If you feel that you know what will make your client happy, tell her how you'd like to correct the situation.
If you're not sure you know what your client wants from you, or if they resist your proposed solution, then give her the power to resolve things. Ask her to identify what will make her happy.
For instance, you could say, "If my solution doesn't work for you, what do you propose? If it's in my power I'll get it done, and if it's not possible, we can work on another solution together."
#6: Take Action and Follow-up
Once you've both agreed on a solution, you need to take action immediately. Explain every step that you're going to take to fix the problem to your client. When in crisis control mode, never promise to do something and fail to do it, especially if that's what got you into this mess in the first place.
If she has contacted you by phone, make sure that she has your name and contact details. This gives her a feeling of control because she can get hold of you again if she needs to.
Once the situation has been resolved, follow up with your client over the next few days to make sure that she's happy with the resolution. Whenever you can, go above and beyond her expectations. For instance, you could send her a gift certificate, give her a great discount on her next purchase, or send her a hand-written apology.
#7: Use the Feedback
Your last step is to reduce the risk of the situation happening again.

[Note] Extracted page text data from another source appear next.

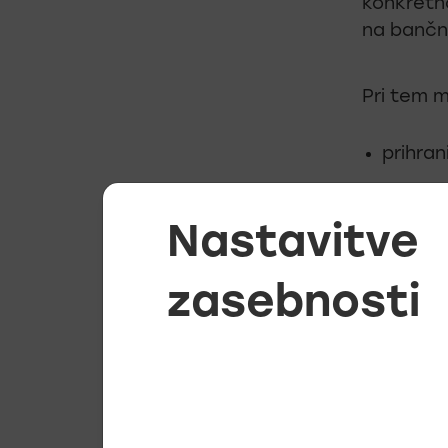
konkretno
na bančne
Pri tem m
prihran
pomaga
svetova
Nastavitve
To mora b
zasebnosti
ampak nj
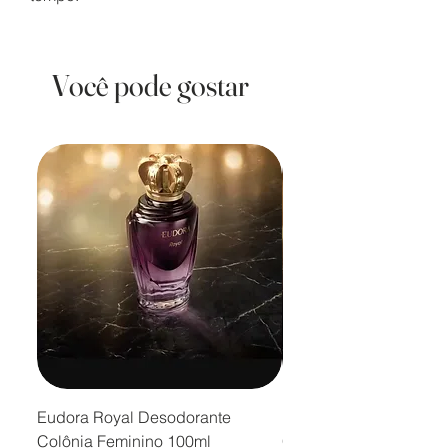
Você pode gostar
Eudora Royal Desodorante
Eudora Royal Desodor
Colônia Feminino 100ml
Colônia Masculino 10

If you haven't already done so, identify how the problem started in the first place. Was there a bottleneck that slowed shipment? Did a sales rep forget to confirm an order?
Find the root of the problem and make sure it's fixed immediately. Also, ensure that you're managing complaints and feedback effectively so that you can improve workflow and processes.
It's important to handle difficult customers professionally. Learning how to stay calm and cool under pressure can help you get through challenging situations with grace and professionalism.
If your client is especially angry, then talk slowly and calmly, and use a low tone of voice. This will subtly help lower the tension, and ensure that you don't escalate the situation by visibly getting stressed or upset yourself.
If your client has sent you a difficult email or they're angry with you over the phone, then offer to meet with him or her in person if you can to address the problem. This will not only diffuse anger (since it's harder for most people to get truly angry face to face) but it also shows that you genuinely want to address and fix the situation.
If you feel that your client is being unreasonable, you might start to get upset, especially if he or she is criticizing you, or your organization, unfairly. Take a deep breath so that you can stay calm in these situations. Realize you must fix what you can and let the rest go.
Occasionally a client or customer may become verbally abusive towards you or your team. Know in advance what you'll tolerate, and what you won't. Have boundaries. If things escalate, you may need to be assertive and stand up for yourself, or even walk away from the situation to give the client time to cool down.
People on your team might be the ones on the "front line" when it comes to dealing with difficult clients need to know how to engage correctly in emotional labor.
Work on improving conflict resolution skills. These skills can help you if you need to negotiate with your clients.
Dealing with difficult customers can be challenging. But if you handle the situation well, you may even be able to improve your relationship and create further opportunities.
Make sure that you listen actively to his problems or complaints, and resist the urge to interrupt or solve the problem right away. Be empathic and understanding, and make sure that your body language communicates this.
If you're not sure how to fix the situation, then ask your client what will make him happy. If it's in your power, then get it done as soon as possible. Follow up with your customer to make sure he was happy with how the situation was resolved.